— Покажи контракт.
— Ну… — развел руками Оскар, — мы договорились на словах. Я полагал, что между нами джентльменское соглашение. Я не думал, что его запросы вырастут до невозможного.
— Значит, говоришь, дом делался для человеческих нужд с ограниченным набором выходов.
— Да, и этих выходов было бы больше, если б Копинский не ломал постройку. Он продолбил стену для ворот гаража, снес десять кубометров «процессора», чтобы прятать свои бесподобные тачки, и требует, чтобы я восстановил утраченные порталы. Куда они вели — я теперь и узнать не смогу.
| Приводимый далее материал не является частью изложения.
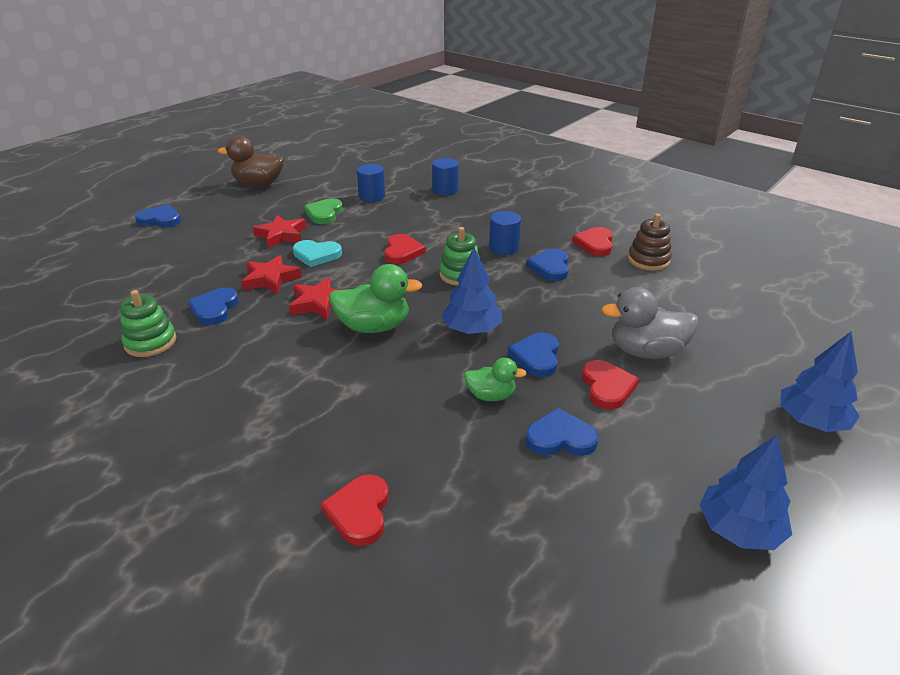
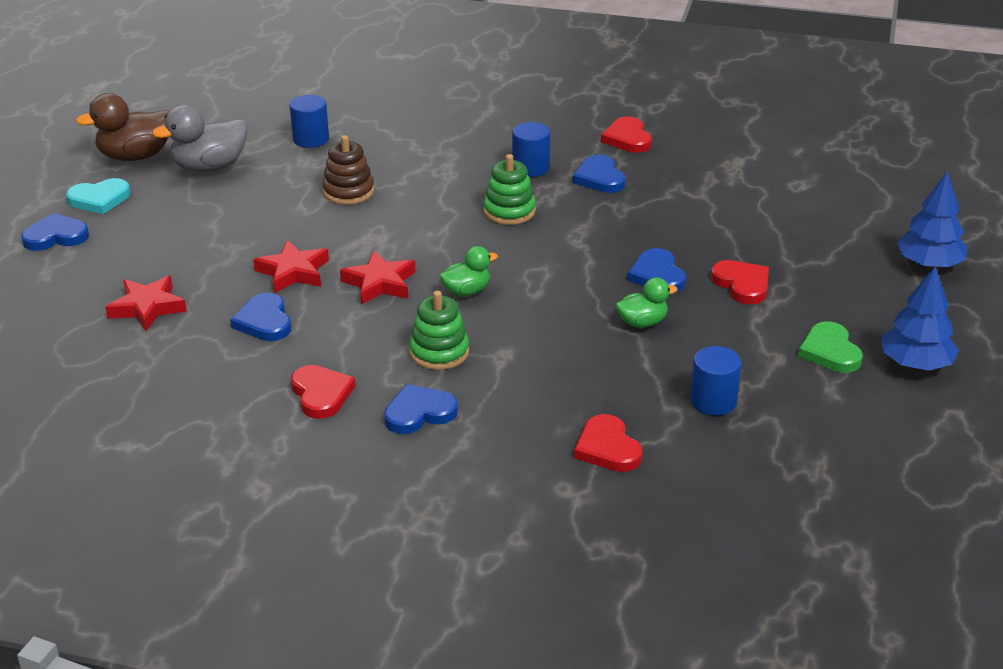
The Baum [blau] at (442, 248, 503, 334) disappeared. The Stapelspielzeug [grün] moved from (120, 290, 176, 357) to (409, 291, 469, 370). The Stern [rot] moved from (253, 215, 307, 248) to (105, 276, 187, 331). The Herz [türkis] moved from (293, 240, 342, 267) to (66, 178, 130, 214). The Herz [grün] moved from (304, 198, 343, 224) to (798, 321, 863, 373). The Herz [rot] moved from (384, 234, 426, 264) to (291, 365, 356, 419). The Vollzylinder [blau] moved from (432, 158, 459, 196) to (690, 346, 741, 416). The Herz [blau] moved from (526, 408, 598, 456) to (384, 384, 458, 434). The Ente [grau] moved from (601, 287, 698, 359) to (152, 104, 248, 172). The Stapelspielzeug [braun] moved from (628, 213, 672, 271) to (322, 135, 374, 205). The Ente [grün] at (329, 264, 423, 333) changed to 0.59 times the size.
Но это, слава Богу, до него дошло…
— Причем тут стена? — не поняла графиня. — Она из кремня? Она работает, как процессор?
— Масса камня, из которого сложен дом — гигантский процессор. Помнишь, мы с Учителем нагружали информацией воду? Нам казалось, что вода — идеальный носитель, но камень — носитель гораздо надежнее. Сравни: в воде 44 тысячи информационных панелей в каждой ячейке памяти. В этом камне больше миллиона, и она записана на века. Вода может испариться, кристаллизоваться и сбросить информацию. Вытечь в дырку, в конце концов. Вода это школьная доска, с которой можно стереть что угодно, камень — вечное послание человечеству. И это, заметь, необычный камень.
— Это прессованный порошок какого-то вещества.
— Не какого-то, а вполне определенного. И место, где его добывают, мы с тобой однажды нашли.
То есть в случае чего избушку можно отреставрировать, только не говори об этом с Копинским.
— Не буду, — согласилась графиня. — Не надо нагружать Макса лишними впечатлениями. Скажи, ты запустишь Греаль?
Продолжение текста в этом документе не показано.